**Task brief**
Copy out every line of text in the entries below, leaving out the pictures.

☆ ☆ ☆ ☆

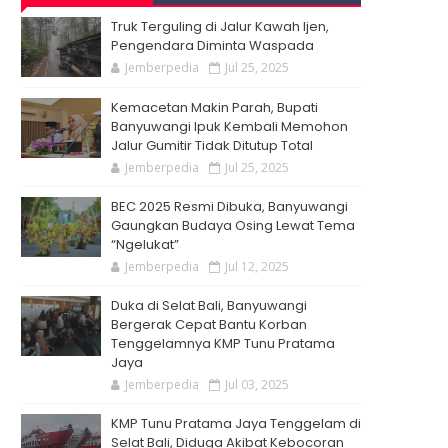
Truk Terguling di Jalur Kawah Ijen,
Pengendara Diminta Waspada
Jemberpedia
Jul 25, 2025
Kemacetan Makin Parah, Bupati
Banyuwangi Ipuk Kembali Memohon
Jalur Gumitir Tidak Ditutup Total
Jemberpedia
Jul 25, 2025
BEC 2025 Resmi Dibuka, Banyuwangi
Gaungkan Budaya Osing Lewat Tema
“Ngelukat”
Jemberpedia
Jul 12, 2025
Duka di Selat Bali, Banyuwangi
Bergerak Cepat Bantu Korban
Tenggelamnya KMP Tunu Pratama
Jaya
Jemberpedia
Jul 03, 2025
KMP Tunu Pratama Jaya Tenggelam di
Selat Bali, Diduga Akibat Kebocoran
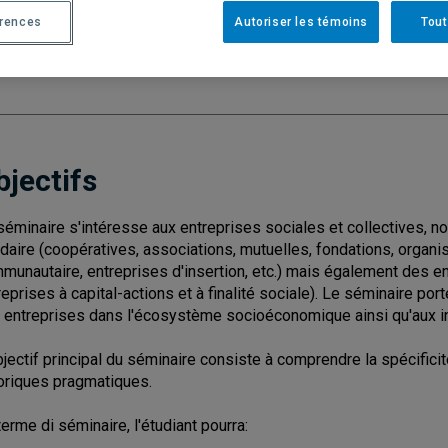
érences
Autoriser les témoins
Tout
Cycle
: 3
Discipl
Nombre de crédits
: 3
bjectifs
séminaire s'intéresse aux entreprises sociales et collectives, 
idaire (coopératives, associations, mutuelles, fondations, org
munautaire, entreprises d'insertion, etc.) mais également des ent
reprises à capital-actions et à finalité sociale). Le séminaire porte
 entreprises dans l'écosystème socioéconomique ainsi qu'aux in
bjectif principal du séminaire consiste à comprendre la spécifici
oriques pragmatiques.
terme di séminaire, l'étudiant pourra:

☆ ☆ ☆ ☆

**Task output**
Truk Terguling di Jalur Kawah Ijen,
Pengendara Diminta Waspada
Jemberpedia
Jul 25, 2025
Kemacetan Makin Parah, Bupati
Banyuwangi Ipuk Kembali Memohon
Jalur Gumitir Tidak Ditutup Total
Jemberpedia
Jul 25, 2025
BEC 2025 Resmi Dibuka, Banyuwangi
Gaungkan Budaya Osing Lewat Tema
“Ngelukat”
Jemberpedia
Jul 12, 2025
Duka di Selat Bali, Banyuwangi
Bergerak Cepat Bantu Korban
Tenggelamnya KMP Tunu Pratama
Jaya
Jemberpedia
Jul 03, 2025
KMP Tunu Pratama Jaya Tenggelam di
Selat Bali, Diduga Akibat Kebocoran
érences
Autoriser les témoins
Tout
Cycle
: 3
Discipl
Nombre de crédits
: 3
bjectifs
séminaire s'intéresse aux entreprises sociales et collectives, 
idaire (coopératives, associations, mutuelles, fondations, org
munautaire, entreprises d'insertion, etc.) mais également des ent
reprises à capital-actions et à finalité sociale). Le séminaire porte
 entreprises dans l'écosystème socioéconomique ainsi qu'aux in
bjectif principal du séminaire consiste à comprendre la spécifici
oriques pragmatiques.
terme di séminaire, l'étudiant pourra:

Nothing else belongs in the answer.